Gorsuch is getting sworn into his new post twice today. The first ceremony took place in private. Chief Justice John Roberts did the honors, administering the constitutional oath of office. Then the two judges probably swore allegiance to Beelzebub or whatever it is conservatives on the Supreme Court do.

At 11 AM, there will be a public event at the White House, presided over by Justice Anthony Kennedy, and almost certainly featuring a speech by President Trump praising himself for nominating Justice Gorsuch in the first place.

Once the requisite oaths and speeches are taken care of, the Supreme Court will reportedly convene a “special sitting,” where they will welcome Associate Justice Gorsuch to the bench as an official colleague, while Merrick Garland peers in through the window like a Dickensian pauper.

After that?
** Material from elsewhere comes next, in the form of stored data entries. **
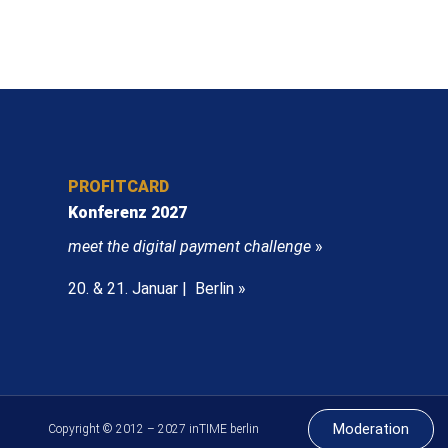
PROFITCARD
Konferenz 2027
meet the digital payment challenge
»
20. & 21. Januar | Berlin »
Moderation
Copyright © 2012 – 2027 inTIME berlin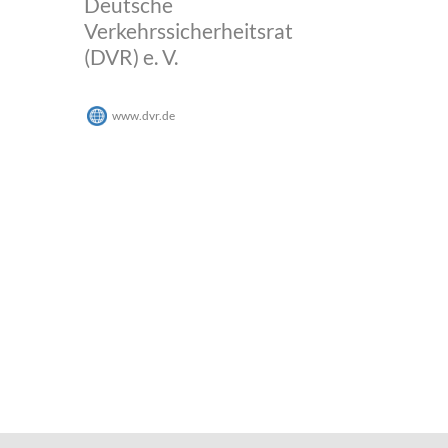
Deutsche
Verkehrssicherheitsrat
(DVR) e. V.
www.dvr.de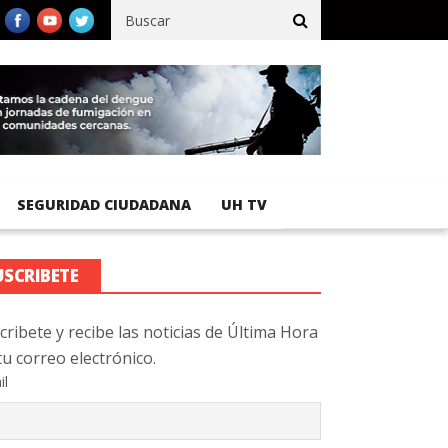
fico registra 92 % de avance en obras de terracería
Aeropuerto I
SEGURIDAD CIUDADANA
UH TV
USCRIBETE
cribete y recibe las noticias de Última Hora
tu correo electrónico.
il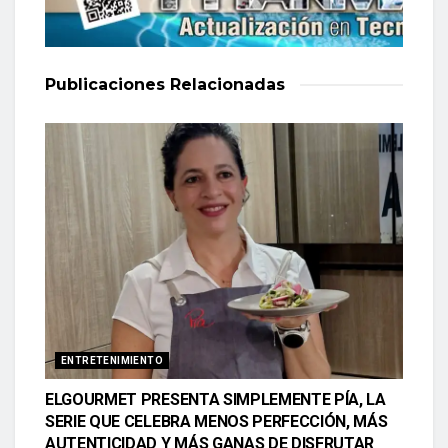
Publicaciones
Relacionadas
ENTRETENIMIENTO
ELGOURMET PRESENTA SIMPLEMENTE PÍA, LA
SERIE QUE CELEBRA MENOS PERFECCIÓN, MÁS
AUTENTICIDAD Y MÁS GANAS DE DISFRUTAR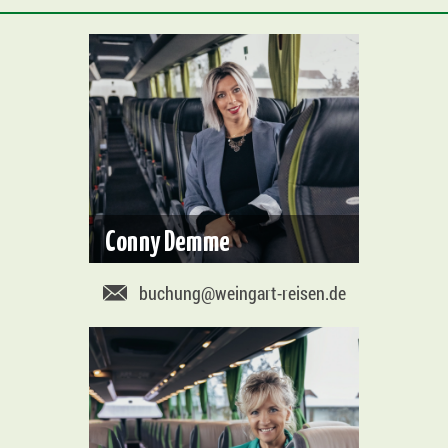
Conny Demme
buchung@weingart-reisen.de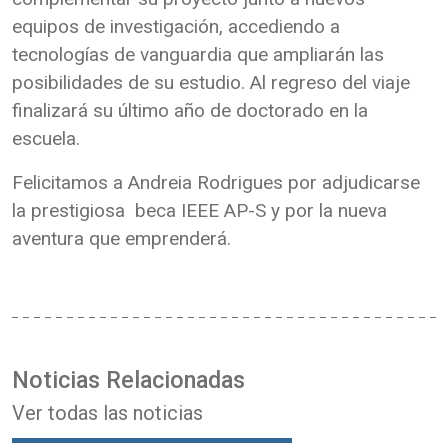
equipos de investigación, accediendo a
tecnologías de vanguardia que ampliarán las
posibilidades de su estudio. Al regreso del viaje
finalizará su último año de doctorado en la
escuela.
Felicitamos a Andreia Rodrigues por adjudicarse
la prestigiosa beca IEEE AP-S y por la nueva
aventura que emprenderá.
Noticias Relacionadas
Ver todas las noticias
For the foreseeable future, things aren’t looking so great.

With their newly restored 5-4 majority, the conservative justices of the court will take up any number of spicy judicial issues, including a contentious case dealing with state money for religious groups—something well in Gorsuch’s wheelhouse, given his notorious opinion endorsing right-wing craft chain Hobby Lobby’s “free exercise of religion” (by not providing legally mandated contraception for its employees).

From there, Gorsuch will sit on a bitterly divided court likely to preside over questions of LGBTQ equality, abortion access, and voting rights in the coming years—three crucial issues on which his conservative opinion could very well tip the balance toward a more restrictive, less inclusive America for a good long time to come.